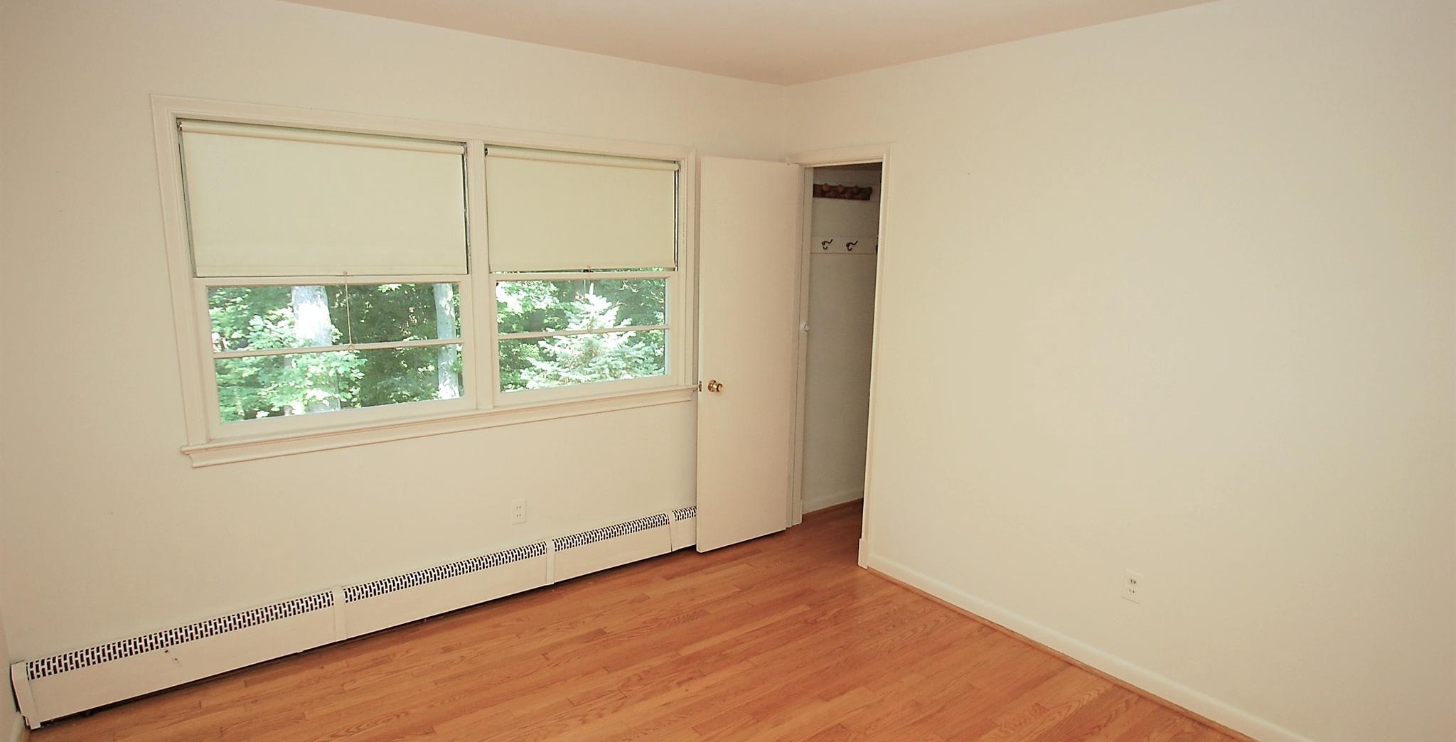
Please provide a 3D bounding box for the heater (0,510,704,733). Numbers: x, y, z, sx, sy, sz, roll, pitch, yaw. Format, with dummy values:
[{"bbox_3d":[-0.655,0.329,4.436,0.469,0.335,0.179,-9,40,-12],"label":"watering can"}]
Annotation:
[{"bbox_3d":[-1.038,0.918,3.259,3.097,0.212,0.070,-6,12,-36],"label":"heater"}]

----------

Assignment:
Retype the material above line for line, leaving out the picture.

Response to this task:
Please provide a 3D bounding box for the heater (0,510,704,733). Numbers: x, y, z, sx, sy, sz, roll, pitch, yaw. Format, with dummy values:
[{"bbox_3d":[-0.655,0.329,4.436,0.469,0.335,0.179,-9,40,-12],"label":"watering can"}]
Annotation:
[{"bbox_3d":[-1.038,0.918,3.259,3.097,0.212,0.070,-6,12,-36],"label":"heater"}]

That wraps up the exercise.